IF I KNEW YOU WERE COMING, I'D HAVE BAKED A CAKE....
A good friend asks me to provide a pudding for her dinner party which I'm also attending, and requests Torta de Naranja, a deliciously moist almond and orange cake drenched in syrup.
I buy the ingredients, but when I go to the fridge I find Someone Else has used some of the eggs for breakfast omelettes. I don't want to go to the supermarket again because I've got a headache and the beginnings of a rough throat, so I begin a fruitless search through other favourite recipe books for something baroque and chocolatey. But every recipe calls for 8 eggs (I have 7), and copious amounts of double cream, alcohol and other ingredients I don't have. In the end, I decide to wing it with 7 eggs and make 2 rather thin, sad-looking cakes. I pour the orange syrup over both cakes with my fingers crossed behind my back.
When I get to the hostess's beautifully appointed house in Clapham Old Town, I peel off the tin foil, taking the sticky top of one cake with it, like pulling a plaster off a scab before it is fully healed. Leaving the cakes in the kitchen, I join the other guests in the elegant sitting room, and, sitting beneath a faux Rothko picture the hostess's mother painted, I drink three Kir Royales, and discuss quantum physics (about which I know almost nothing - Demon Cook winging it again!) with one of the guests, who later reveals he is a quantum physicist.

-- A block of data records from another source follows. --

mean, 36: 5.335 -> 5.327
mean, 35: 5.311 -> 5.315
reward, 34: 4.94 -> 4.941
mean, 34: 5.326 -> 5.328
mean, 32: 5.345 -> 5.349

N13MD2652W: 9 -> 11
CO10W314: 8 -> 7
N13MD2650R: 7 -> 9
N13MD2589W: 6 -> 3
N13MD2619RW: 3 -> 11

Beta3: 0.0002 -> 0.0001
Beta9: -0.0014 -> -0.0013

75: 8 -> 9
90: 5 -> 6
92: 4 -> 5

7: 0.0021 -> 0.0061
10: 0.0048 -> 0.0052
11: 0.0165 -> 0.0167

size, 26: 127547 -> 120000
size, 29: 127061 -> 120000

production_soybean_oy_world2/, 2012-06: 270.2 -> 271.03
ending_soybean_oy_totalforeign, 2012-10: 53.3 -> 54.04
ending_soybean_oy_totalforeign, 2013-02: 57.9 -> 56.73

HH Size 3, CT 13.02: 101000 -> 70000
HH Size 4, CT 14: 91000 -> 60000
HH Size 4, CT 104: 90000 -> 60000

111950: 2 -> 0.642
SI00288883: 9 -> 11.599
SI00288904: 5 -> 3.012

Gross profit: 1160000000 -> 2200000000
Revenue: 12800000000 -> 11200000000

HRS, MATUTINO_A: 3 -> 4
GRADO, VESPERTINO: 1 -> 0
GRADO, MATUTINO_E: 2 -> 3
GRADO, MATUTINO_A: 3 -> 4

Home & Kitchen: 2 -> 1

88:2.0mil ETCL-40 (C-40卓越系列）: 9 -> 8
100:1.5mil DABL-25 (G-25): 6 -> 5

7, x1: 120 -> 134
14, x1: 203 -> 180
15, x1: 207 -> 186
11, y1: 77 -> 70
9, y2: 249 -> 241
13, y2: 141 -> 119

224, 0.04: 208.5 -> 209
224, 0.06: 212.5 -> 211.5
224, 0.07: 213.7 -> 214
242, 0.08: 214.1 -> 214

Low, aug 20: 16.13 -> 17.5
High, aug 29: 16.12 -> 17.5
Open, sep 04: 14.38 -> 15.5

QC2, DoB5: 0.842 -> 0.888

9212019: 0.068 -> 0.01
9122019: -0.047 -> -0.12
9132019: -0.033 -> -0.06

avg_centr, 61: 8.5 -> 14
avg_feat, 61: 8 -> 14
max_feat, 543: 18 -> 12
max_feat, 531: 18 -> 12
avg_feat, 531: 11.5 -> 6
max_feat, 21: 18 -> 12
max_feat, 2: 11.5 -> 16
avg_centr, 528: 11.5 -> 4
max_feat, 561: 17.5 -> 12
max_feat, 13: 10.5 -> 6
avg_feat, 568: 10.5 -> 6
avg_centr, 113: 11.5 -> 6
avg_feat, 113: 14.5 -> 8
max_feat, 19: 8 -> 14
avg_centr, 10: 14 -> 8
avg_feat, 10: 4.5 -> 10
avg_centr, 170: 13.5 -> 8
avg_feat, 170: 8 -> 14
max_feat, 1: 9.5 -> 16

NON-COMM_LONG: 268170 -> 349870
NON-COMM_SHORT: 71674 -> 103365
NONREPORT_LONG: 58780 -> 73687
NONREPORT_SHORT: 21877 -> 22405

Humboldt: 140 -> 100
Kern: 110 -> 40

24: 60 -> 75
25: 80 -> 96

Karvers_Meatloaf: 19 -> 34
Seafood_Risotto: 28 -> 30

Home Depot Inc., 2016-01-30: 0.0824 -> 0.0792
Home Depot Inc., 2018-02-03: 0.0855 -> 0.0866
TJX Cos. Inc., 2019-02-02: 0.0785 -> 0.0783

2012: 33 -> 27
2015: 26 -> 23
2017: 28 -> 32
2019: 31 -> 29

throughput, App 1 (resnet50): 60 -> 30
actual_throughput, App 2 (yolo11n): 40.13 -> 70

Over dinner, we talk about Dorset, Afghanistan, men wearing make up, dogs. I've forgotten all about my scabby cakes, because I'm trying to keep half an eye on my best friend up the other end of the table, who's been set up with the hostess's single man friend. It seems to be going all right - lots of eye contact and laughter.
I dust the sorry-looking cakes with icing sugar and ground cinnamon, and take them to the table. I've drunk so much, I'm past caring about their appearance. And they are so delicious - damp and almondy, scented with orange flower water - that no one cares what they look like, least of all the other diners. There are contented sounds as people tuck in. Seconds are offered, and accepted.
Sometimes cooking is just about having the chutzpah to do it!
TORTA DE NARANJA
Orange & Almond Torta
This recipe comes from the first Moro book by Sam & Sam Clark. Its ingredients are redolent of Moorish Southern Spain.
The quantities double up easily to make a larger cake. I often make this at Christmas as an alternative to Christmas Pudding (which I dislike intensely). This recipe is for 6.
6 large eggs, separated
240g caster sugar
230g ground almonds
finely grated zest of 2 oranges
juice of 8 oranges or 8 Seville oranges (for a slightly tarter flavour)
juice of 1 1/2 lemons (if not using Seville oranges)
1 whole cinnamon stick
caster sugar to taste
Oven 180C/Gas 4. Line a 23cm loose bottomed cake tin.
Reserve 1 tbsp of caster sugar, and then beat the egg yolks with the rest of the sugar until pale and creamy. Then add the almonds and orange zest. Meanwhile, beat the egg whites and the remaining sugar until still and carefully fold in the sugar-egg-almond mixture, trying not to knock the air out of the whites. The mixture may seem stiff at first, but it will soon loosen. Gently pour into the prepared cake tin, and bake for about 60 mins until the cake is golden on top and firm to the touch. While the cake is baking, make the syrup by boiling the orange and lemon juice with a handful of sugar and the cinnamon stick. Allow to simmer for 5 mins. When the cake comes out of the oven, pierce the top with a skewer and pour the syrup over. Later, before serving, dust the top of the cake with icing sugar and ground cinnamon.